Kindred - Octavia E. Butler,  Robert Crossley This book is intense. More literary historical fiction than science fiction, it tells the story of Dana, a young black woman in an interracial marriage who is repeatedly sent back in time involuntarily to rescue one of her ancestors, Rufus. Her white, slave-owning, slave-raping ancestor Rufus. He is really a despicable character, but Octavia E. Butler doesn't take the easy way out of painting him as a complete villain. Rather, she explores the nuanced issues of antebellum Southern society through Dana, an outsider, and it is fascinating to watch the relationship develop between Dana and Rufus. They hate each other, but they need each other. The issues in the novel may be about Blacks and Whites, but the people here are not black-and-white.

Since one of the major themes here is slavery, it should come as no surprise that there are some extremely brutal and violent sections. It's not for the faint of heart or those that dislike "depressing" books. Be prepared to grapple with some serious subjects.

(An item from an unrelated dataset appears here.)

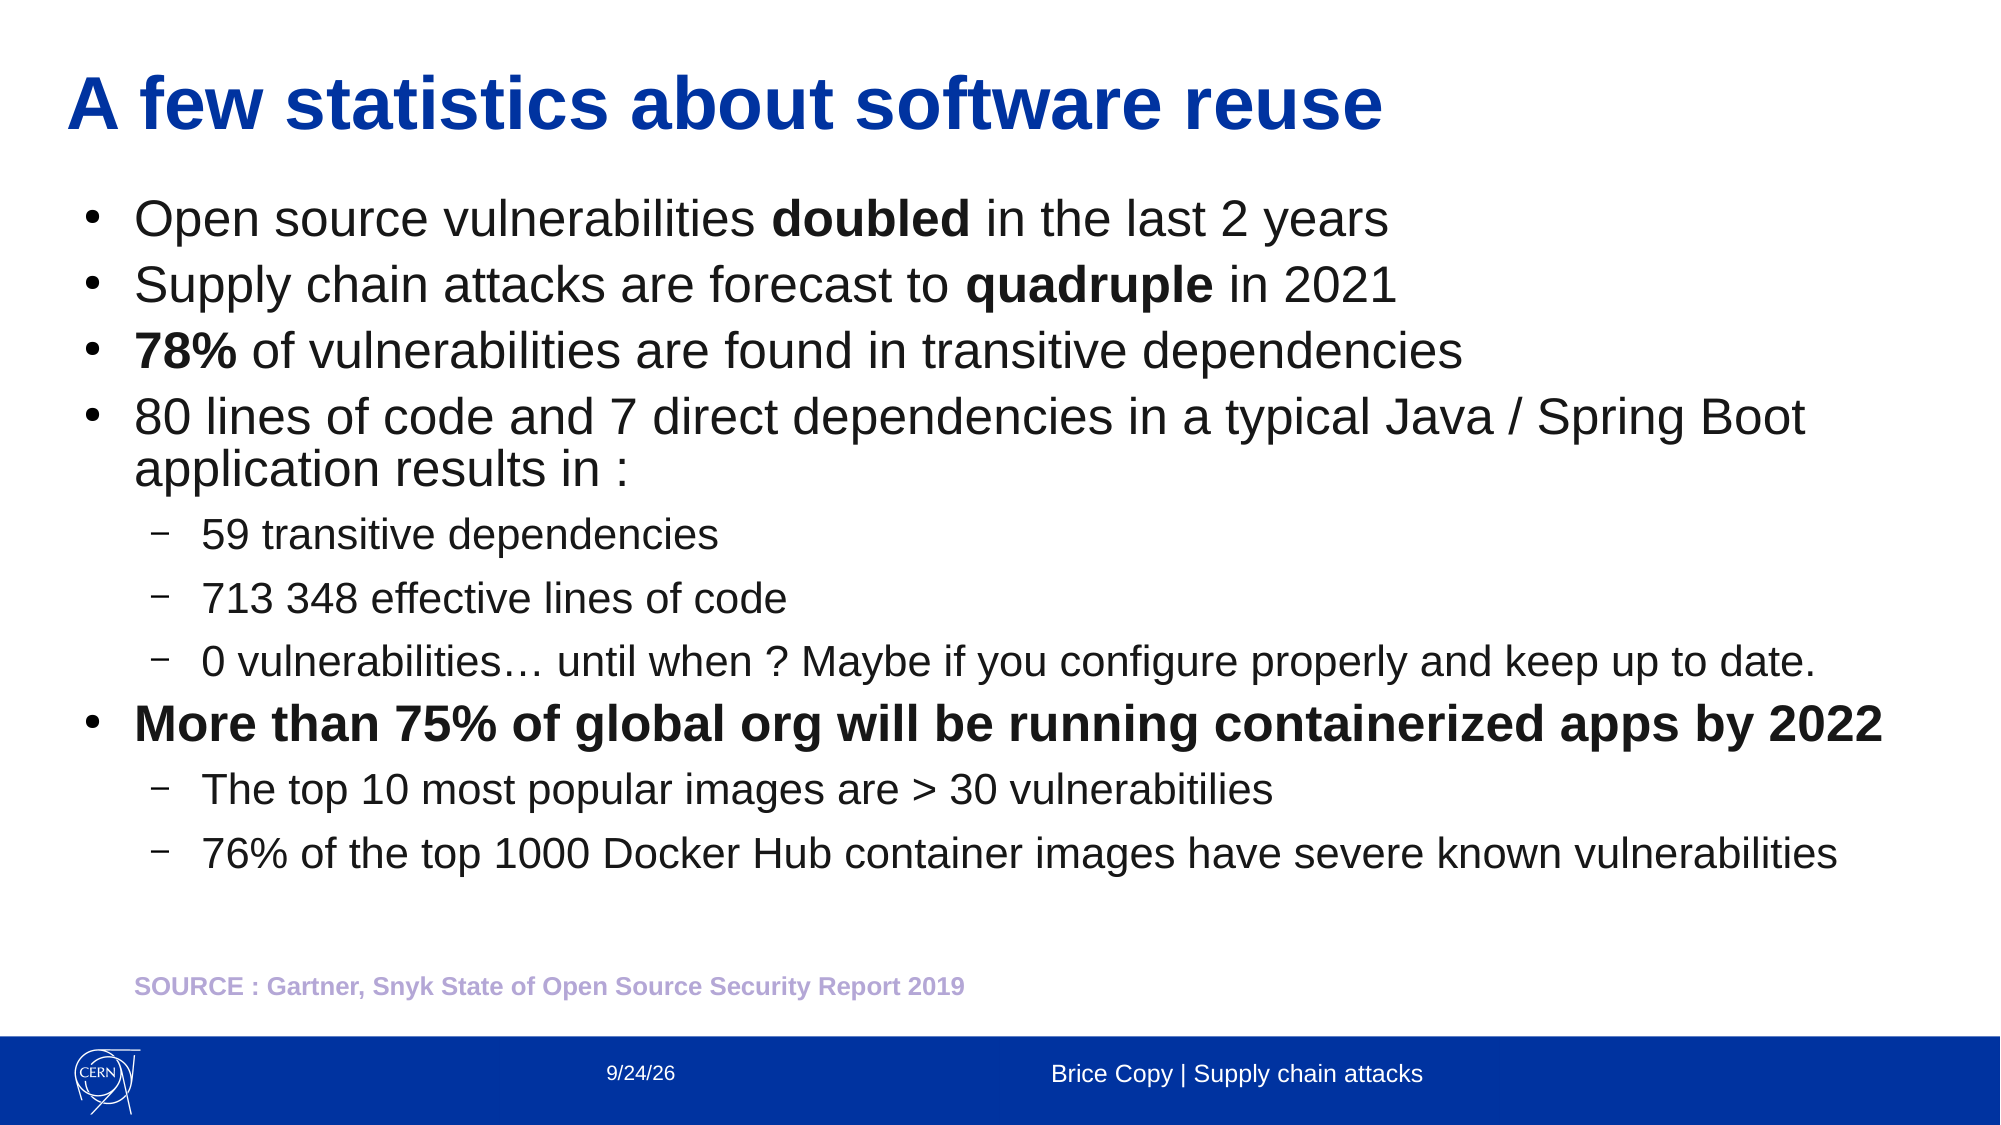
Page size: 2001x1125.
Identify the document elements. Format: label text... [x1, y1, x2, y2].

picture [0, 1036, 2000, 1125]
list Open source vulnerabilities doubled in the last 2 years Supply chain attacks are forecast to quadruple in 2021 78% of vulnerabilities are found in transitive dependencies 80 lines of code and 7 direct dependencies in a typical Java / Spring Boot application results in : 59 transitive dependencies 713 348 effective lines of code 0 vulnerabilities… until when ? Maybe if you configure properly and keep up to date. More than 75% of global org will be running containerized apps by 2022 The top 10 most popular images are > 30 vulnerabitilies 76% of the top 1000 Docker Hub container images have severe known vulnerabilities SOURCE : Gartner, Snyk State of Open Source Security Report 2019 [66, 195, 1933, 1018]
title A few statistics about software reuse [66, 61, 1933, 195]
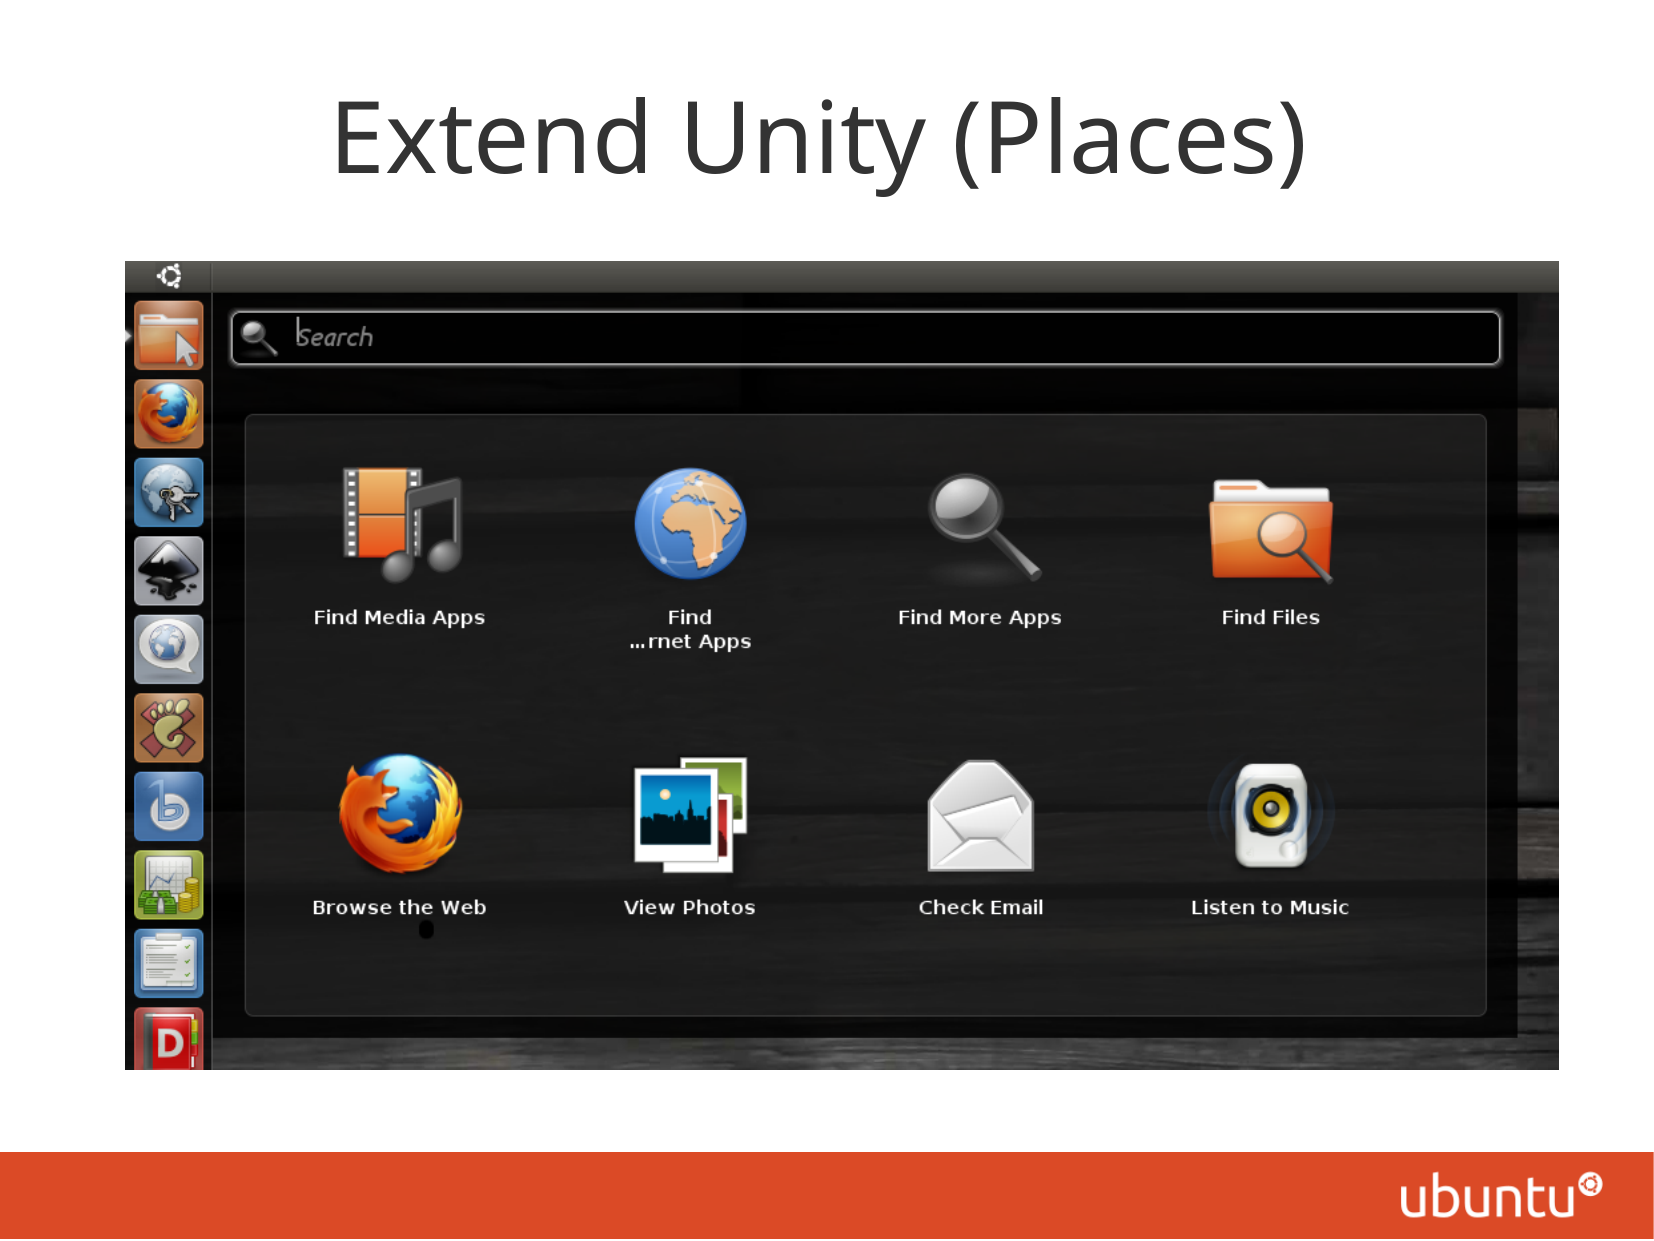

It took me a little while to get into this book because the writing style is very exposition-heavy and I found it a bit stilted at first (excepting the 2-page prologue, which is gripping from the first line: "I lost an arm on my last trip home. My left arm.") The story is so unusual and interesting, however, that I kept reading to find out what would happen next and I was soon completely absorbed. This is a really unique novel; absolutely recommended.